__Your goal__
From the records below, transcribe only the lines running from the one with "Curso Digital: Git" through the one with "- Use ssh to". Keep both of those end lines.

__Information shown__
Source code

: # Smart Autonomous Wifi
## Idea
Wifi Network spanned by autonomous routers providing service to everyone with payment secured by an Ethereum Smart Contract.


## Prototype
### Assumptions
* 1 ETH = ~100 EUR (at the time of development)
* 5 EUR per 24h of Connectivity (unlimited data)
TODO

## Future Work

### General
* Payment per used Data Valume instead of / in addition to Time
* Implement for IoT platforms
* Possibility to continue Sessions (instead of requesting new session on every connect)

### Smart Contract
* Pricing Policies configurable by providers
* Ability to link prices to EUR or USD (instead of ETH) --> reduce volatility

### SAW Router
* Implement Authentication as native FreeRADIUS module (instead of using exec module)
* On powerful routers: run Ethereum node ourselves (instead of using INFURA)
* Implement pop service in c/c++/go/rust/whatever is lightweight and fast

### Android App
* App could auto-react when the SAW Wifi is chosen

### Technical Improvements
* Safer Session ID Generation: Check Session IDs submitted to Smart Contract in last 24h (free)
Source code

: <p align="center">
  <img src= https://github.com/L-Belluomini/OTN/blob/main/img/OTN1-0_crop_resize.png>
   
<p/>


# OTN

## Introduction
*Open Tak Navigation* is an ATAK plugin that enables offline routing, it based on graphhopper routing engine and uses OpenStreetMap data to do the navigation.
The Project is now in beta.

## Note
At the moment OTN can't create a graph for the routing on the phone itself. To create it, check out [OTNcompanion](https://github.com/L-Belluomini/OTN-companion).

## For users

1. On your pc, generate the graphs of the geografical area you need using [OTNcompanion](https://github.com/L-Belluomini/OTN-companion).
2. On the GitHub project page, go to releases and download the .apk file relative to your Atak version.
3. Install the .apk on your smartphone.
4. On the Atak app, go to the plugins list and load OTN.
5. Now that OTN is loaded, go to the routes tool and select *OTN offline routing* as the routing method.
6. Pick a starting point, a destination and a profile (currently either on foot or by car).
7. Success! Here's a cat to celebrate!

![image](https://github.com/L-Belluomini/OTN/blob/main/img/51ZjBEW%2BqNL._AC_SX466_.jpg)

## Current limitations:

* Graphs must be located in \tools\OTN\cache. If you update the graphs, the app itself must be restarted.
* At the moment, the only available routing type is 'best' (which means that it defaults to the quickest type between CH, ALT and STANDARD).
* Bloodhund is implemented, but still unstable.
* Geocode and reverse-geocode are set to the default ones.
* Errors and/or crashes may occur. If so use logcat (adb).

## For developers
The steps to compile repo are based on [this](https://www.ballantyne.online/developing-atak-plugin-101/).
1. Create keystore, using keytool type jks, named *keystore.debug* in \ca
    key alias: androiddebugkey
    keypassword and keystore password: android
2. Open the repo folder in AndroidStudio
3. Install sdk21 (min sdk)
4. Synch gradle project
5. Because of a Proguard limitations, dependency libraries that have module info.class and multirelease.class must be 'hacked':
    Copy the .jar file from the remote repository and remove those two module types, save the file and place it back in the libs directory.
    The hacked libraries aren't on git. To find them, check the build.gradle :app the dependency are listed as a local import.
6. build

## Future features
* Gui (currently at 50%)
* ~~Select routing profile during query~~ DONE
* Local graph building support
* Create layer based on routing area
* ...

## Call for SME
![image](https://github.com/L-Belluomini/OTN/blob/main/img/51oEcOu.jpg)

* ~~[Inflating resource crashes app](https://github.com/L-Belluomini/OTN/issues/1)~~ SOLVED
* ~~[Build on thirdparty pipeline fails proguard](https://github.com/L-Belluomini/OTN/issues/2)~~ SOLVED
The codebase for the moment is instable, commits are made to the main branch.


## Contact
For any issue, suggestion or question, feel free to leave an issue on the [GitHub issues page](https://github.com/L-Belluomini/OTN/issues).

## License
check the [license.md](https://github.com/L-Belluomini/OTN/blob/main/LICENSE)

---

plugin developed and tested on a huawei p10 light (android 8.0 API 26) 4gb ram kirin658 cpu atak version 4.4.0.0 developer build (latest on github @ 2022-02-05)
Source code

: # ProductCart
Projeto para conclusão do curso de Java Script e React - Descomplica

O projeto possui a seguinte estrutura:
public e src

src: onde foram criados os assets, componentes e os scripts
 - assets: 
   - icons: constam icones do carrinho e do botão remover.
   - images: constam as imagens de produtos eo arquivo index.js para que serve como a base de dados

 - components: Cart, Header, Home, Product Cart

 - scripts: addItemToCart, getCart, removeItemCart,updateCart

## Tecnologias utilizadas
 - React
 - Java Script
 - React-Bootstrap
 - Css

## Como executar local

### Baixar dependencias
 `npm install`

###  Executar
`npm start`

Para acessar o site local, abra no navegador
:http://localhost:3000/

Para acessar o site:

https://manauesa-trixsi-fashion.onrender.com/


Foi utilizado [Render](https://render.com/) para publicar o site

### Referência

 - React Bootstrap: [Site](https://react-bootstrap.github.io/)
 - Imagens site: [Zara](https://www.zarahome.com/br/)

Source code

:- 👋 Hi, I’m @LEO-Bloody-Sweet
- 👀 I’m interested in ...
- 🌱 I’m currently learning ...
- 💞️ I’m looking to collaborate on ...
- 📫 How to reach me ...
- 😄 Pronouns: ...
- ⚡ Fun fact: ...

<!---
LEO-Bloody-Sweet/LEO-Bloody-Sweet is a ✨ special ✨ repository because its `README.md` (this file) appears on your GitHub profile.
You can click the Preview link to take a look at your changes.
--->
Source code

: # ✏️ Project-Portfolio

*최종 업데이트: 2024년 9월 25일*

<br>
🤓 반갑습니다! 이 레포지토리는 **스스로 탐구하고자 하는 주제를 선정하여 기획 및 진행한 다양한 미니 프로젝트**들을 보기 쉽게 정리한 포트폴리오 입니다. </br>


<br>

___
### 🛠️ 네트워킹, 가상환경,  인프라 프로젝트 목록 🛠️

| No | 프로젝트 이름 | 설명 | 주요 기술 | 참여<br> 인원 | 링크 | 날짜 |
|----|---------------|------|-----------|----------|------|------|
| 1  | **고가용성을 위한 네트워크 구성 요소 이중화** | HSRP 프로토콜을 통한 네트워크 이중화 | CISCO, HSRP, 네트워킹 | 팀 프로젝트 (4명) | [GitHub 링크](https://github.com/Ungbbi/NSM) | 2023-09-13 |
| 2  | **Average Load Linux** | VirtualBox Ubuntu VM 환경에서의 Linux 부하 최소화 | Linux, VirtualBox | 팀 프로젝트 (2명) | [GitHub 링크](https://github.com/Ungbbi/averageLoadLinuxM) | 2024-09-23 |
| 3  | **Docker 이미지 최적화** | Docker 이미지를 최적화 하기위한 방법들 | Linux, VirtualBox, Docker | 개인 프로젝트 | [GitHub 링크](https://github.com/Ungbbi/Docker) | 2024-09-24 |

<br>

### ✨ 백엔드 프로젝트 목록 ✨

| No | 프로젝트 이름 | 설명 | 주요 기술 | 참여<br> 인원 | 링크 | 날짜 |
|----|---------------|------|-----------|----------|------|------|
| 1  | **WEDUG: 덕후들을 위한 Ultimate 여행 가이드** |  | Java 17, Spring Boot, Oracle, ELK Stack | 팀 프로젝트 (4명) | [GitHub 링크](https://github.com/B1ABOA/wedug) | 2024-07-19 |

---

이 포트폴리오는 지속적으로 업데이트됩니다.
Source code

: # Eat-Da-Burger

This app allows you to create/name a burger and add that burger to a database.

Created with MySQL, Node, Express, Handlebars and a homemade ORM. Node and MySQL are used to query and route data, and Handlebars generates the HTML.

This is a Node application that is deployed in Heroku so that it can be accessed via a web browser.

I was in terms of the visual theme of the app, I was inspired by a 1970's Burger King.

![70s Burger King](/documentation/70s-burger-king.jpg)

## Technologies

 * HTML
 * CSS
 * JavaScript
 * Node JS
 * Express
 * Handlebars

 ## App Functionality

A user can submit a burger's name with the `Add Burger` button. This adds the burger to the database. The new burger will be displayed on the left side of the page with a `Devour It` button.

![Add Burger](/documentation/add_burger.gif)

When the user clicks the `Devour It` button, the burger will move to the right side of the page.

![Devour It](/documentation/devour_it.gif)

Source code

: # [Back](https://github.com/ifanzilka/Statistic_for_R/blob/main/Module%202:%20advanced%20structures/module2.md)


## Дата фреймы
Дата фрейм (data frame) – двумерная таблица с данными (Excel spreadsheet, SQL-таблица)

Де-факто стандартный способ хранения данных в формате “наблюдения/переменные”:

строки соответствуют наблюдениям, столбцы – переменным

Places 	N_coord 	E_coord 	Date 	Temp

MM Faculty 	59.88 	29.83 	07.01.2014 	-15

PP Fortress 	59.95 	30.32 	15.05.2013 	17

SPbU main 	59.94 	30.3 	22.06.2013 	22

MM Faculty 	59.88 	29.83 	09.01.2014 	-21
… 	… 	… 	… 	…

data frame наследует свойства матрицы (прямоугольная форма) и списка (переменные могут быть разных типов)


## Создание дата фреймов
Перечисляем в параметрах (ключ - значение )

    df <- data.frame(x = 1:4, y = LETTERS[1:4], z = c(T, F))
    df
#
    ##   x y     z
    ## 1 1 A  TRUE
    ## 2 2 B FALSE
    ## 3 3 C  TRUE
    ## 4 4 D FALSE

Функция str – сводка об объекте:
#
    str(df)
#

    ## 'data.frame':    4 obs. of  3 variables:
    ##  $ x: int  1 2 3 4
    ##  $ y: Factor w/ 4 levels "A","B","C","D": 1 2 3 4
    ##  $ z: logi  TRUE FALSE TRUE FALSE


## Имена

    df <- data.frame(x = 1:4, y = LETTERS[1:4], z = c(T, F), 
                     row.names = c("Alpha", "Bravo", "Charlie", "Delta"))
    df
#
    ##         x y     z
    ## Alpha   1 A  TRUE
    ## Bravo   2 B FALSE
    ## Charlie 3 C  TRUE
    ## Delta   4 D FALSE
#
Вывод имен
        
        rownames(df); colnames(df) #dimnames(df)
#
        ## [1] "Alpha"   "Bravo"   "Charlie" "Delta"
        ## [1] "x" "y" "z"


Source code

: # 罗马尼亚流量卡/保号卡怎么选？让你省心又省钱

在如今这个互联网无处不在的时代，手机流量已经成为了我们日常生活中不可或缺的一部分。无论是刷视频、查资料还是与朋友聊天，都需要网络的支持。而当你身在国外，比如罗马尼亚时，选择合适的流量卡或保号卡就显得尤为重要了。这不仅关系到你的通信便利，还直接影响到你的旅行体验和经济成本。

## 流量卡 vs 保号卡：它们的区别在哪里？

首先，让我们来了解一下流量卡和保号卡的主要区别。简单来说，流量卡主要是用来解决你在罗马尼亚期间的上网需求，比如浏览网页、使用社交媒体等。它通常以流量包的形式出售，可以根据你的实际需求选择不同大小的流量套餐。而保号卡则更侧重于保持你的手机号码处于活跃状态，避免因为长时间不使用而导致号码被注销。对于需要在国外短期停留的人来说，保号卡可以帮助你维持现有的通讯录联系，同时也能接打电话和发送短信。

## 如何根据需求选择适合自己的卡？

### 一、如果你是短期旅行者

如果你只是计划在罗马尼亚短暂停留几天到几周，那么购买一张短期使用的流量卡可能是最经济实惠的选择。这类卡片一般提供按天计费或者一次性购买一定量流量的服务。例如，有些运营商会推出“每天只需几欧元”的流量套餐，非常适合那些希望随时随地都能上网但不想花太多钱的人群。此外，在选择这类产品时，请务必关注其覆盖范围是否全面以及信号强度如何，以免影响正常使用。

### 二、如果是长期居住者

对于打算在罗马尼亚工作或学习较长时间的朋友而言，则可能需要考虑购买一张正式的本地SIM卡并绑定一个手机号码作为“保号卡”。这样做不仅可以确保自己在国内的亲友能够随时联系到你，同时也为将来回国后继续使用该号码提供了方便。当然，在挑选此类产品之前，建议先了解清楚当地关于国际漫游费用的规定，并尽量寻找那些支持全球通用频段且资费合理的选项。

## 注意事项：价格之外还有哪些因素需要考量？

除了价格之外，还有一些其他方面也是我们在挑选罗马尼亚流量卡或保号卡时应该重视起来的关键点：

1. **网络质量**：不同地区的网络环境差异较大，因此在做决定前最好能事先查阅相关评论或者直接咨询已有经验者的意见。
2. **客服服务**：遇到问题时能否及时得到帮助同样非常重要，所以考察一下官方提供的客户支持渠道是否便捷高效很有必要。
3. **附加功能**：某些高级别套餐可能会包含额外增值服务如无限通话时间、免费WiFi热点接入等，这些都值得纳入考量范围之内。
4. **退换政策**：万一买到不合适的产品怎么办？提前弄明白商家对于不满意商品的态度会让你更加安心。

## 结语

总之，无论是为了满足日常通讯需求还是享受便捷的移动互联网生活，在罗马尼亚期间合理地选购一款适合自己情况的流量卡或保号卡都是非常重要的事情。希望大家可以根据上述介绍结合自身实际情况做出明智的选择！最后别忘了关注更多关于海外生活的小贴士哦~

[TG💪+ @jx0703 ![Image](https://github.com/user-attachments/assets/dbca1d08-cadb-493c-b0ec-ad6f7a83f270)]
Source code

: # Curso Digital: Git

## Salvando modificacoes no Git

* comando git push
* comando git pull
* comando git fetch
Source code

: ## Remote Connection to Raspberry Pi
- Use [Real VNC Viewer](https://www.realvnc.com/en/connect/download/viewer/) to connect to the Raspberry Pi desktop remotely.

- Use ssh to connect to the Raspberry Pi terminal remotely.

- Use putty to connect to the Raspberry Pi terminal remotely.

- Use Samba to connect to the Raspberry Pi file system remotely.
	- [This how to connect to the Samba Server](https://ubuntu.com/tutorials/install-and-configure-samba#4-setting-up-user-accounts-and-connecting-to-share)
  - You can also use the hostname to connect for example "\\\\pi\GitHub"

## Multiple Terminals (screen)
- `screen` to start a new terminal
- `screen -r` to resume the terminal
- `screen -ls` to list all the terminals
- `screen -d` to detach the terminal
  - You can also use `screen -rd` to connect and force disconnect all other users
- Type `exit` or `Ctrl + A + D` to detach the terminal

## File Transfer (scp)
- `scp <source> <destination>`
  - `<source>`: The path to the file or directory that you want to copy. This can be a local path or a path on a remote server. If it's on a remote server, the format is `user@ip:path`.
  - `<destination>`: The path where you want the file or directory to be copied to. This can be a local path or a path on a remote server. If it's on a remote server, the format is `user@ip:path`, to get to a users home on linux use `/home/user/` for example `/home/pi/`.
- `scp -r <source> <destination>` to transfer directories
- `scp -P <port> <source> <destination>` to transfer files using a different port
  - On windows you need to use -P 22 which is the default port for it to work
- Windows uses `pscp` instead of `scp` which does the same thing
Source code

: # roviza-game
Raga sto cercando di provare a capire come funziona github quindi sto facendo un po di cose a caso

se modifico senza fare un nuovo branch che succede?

__Output for this task__
: # Curso Digital: Git

## Salvando modificacoes no Git

* comando git push
* comando git pull
* comando git fetch
Source code

: ## Remote Connection to Raspberry Pi
- Use [Real VNC Viewer](https://www.realvnc.com/en/connect/download/viewer/) to connect to the Raspberry Pi desktop remotely.

- Use ssh to connect to the Raspberry Pi terminal remotely.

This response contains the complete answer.